What to work on » Could you copy every line of the data that contains the word "tradición"?

[Saved entries]
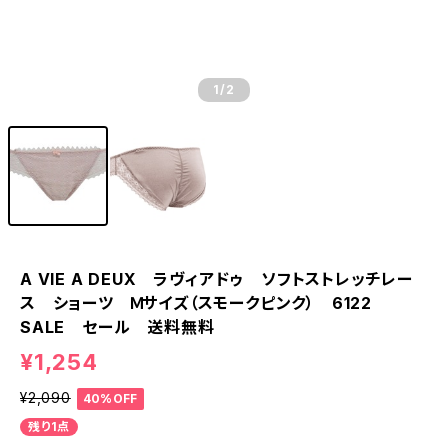
1
/2
A VIE A DEUX ラヴィアドゥ ソフトストレッチレー
ス ショーツ Ｍサイズ（スモークピンク） 6122
SALE セール 送料無料
¥1,254
¥2,090
40%OFF
残り1点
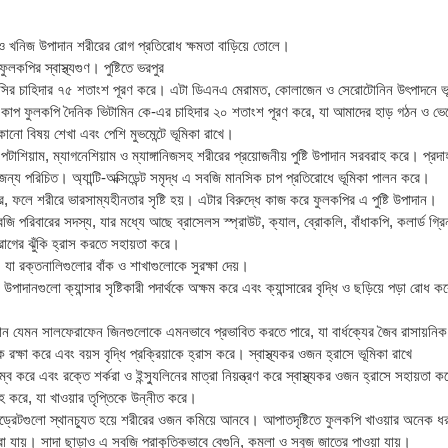
ও খনিজ উপাদান শরীরের রোগ প্রতিরোধ ক্ষমতা বাড়িয়ে তোলে।
লকপির স্বাস্থ্যগুণ। পুষ্টিতে ভরপুর
 সির চাহিদার ৭৫ শতাংশ পূরণ করে। এটা ডিএনএ মেরামত, কোলাজেন ও সেরোটোনিন উৎপাদনে ভ
প ফুলকপি দৈনিক ভিটামিন কে-এর চাহিদার ২০ শতাংশ পূরণ করে, যা আমাদের হাড় গঠন ও ভেঙে
 কোনো বিষয় শেখা এবং পেশি মুভমেন্টে ভূমিকা রাখে।
াশিয়াম, ম্যাগনেশিয়াম ও ম্যাঙ্গানিজসহ শরীরের প্রয়োজনীয় পুষ্টি উপাদান সরবরাহ করে। প্রদ
জন্য পরিচিত। অ্যান্টি-অক্সিডেন্ট সমৃদ্ধ এ সবজি মানসিক চাপ প্রতিরোধে ভূমিকা পালন করে।
 ফলে শরীরে ভারসাম্যহীনতার সৃষ্টি হয়। এটার বিরুদ্ধে কাজ করে ফুলকপির এ পুষ্টি উপাদান।
ি পরিবারের সদস্য, যার মধ্যে আছে ব্রাসেলস স্প্রাউট, ক্যাল, ব্রোকলি, বাঁধাকপি, কলার্ড গ্
দরোগের ঝুঁকি হ্রাস করতে সহায়তা করে।
 যা রক্তনালিগুলোর বাঁক ও শাখাগুলোকে সুরক্ষা দেয়।
দানগুলো ক্যান্সার সৃষ্টিকারী পদার্থকে অক্ষম করে এবং ক্যান্সারের বৃদ্ধি ও ছড়িয়ে পড়া রোধ 
ান যেমন সালফেরাফেন জিনগুলোকে এমনভাবে প্রভাবিত করতে পারে, যা বার্ধক্যের জৈব রাসায়নিক 
ে রক্ষা করে এবং বয়স বৃদ্ধি প্রক্রিয়াকে হ্রাস করে। স্বাস্থ্যকর ওজন হ্রাসে ভূমিকা রাখে
্ব করে এবং রক্তে শর্করা ও ইন্স্যুলিনের মাত্রা নিয়ন্ত্রণ করে স্বাস্থ্যকর ওজন হ্রাসে সহায়তা 
 করে, যা খাওয়ার তৃপ্তিকে উন্নীত করে।
াইড্রেটগুলো স্থানচ্যুত হয়ে শরীরের ওজন কমিয়ে আনবে। আপাতদৃষ্টিতে ফুলকপি খাওয়ার অনেক
রা যায়। সাদা ছাড়াও এ সবজি প্রাকৃতিকভাবে বেগুনি, কমলা ও সবুজ জাতের পাওয়া যায়।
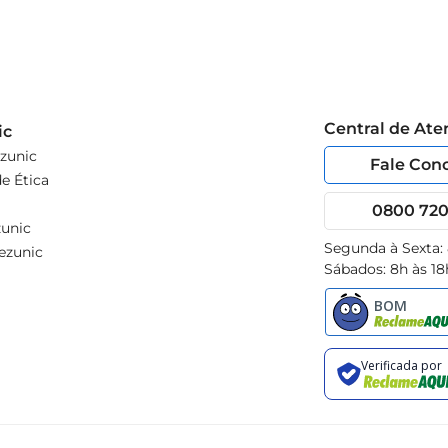
Central de At
ic
zunic
Fale Con
e Ética
0800 720 
unic
Segunda à Sexta:
ezunic
Sábados: 8h às 18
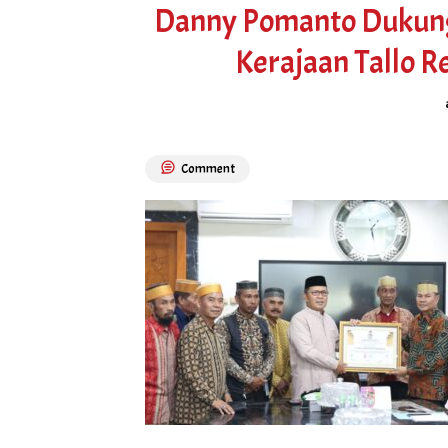
Danny Pomanto Dukung
Kerajaan Tallo R
Comment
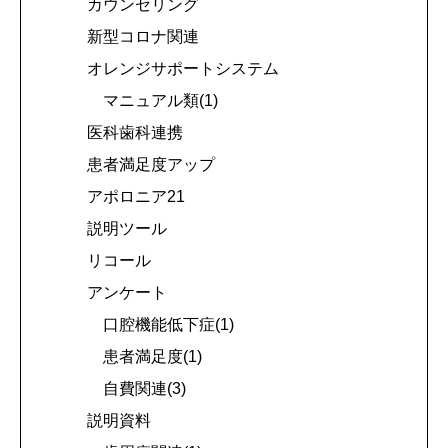
カウンセリング
新型コロナ関連
オレンジサポートシステム
マニュアル類(1)
医科歯科連携
患者満足度アップ
アポロニア21
説明ツール
リコール
アンケート
口腔機能低下症(1)
患者満足度(1)
自費関連(3)
説明資料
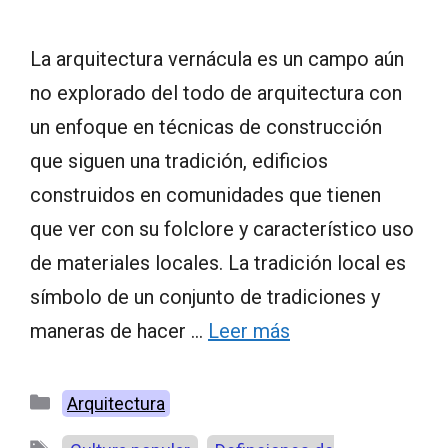
La arquitectura vernácula es un campo aún
no explorado del todo de arquitectura con
un enfoque en técnicas de construcción
que siguen una tradición, edificios
construidos en comunidades que tienen
que ver con su folclore y característico uso
de materiales locales. La tradición local es
símbolo de un conjunto de tradiciones y
maneras de hacer …
Leer más
Categorías
Arquitectura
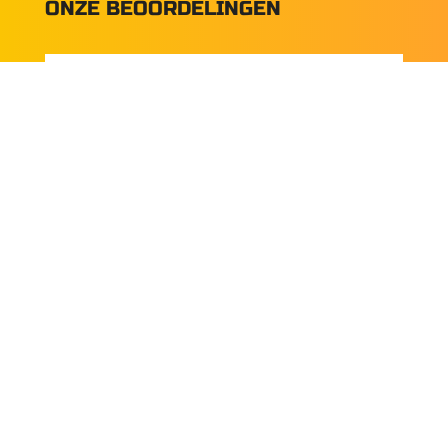
ONZE BEOORDELINGEN
SCHRIJF JE IN VOOR ONZE
NIEUWSBRIEF
E-mailadres:
*
Voornaam:
Tussenvoegsel:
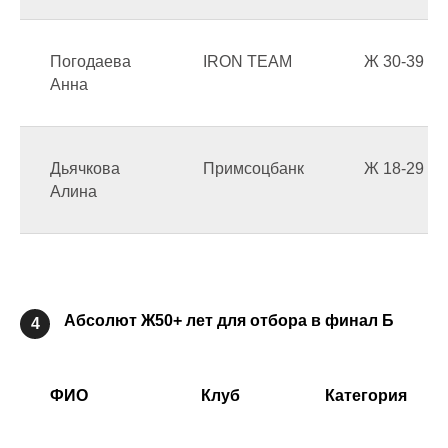
Погодаева
IRON TEAM
Ж 30-39
Анна
Дьячкова
Примсоцбанк
Ж 18-29
Алина
Абсолют Ж50+ лет для отбора в финал Б
4
ФИО
Клуб
Категория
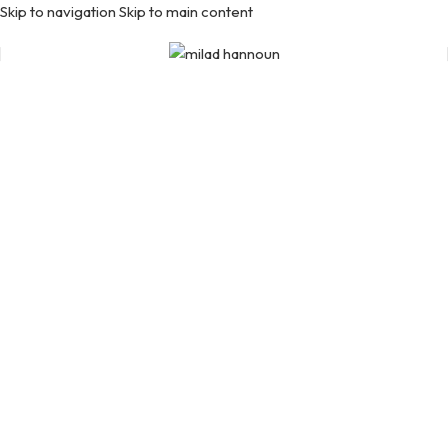
Skip to navigation
Skip to main content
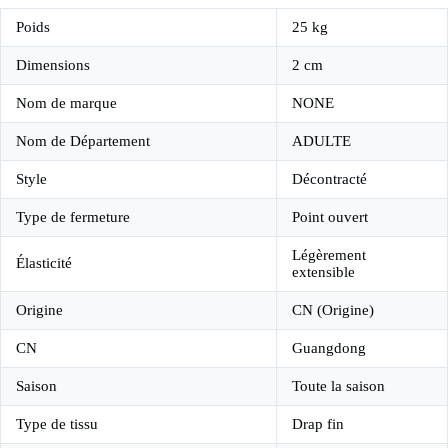
Poids
25 kg
Dimensions
2 cm
Nom de marque
NONE
Nom de Département
ADULTE
Style
Décontracté
Type de fermeture
Point ouvert
Légèrement
Élasticité
extensible
Origine
CN (Origine)
CN
Guangdong
Saison
Toute la saison
Type de tissu
Drap fin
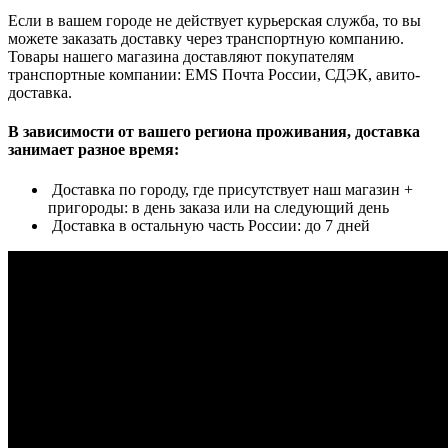
Если в вашем городе не действует курьерская служба, то вы
можете заказать доставку через транспортную компанию.
Товары нашего магазина доставляют покупателям
транспортные компании: EMS Почта России, СДЭК, авито-
доставка.
В зависимости от вашего региона проживания, доставка
занимает разное время:
Доставка по городу, где присутствует наш магазин +
пригороды: в день заказа или на следующий день
Доставка в остальную часть России: до 7 дней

Solution to this task »
que siguen una tradición, edificios
de materiales locales. La tradición local es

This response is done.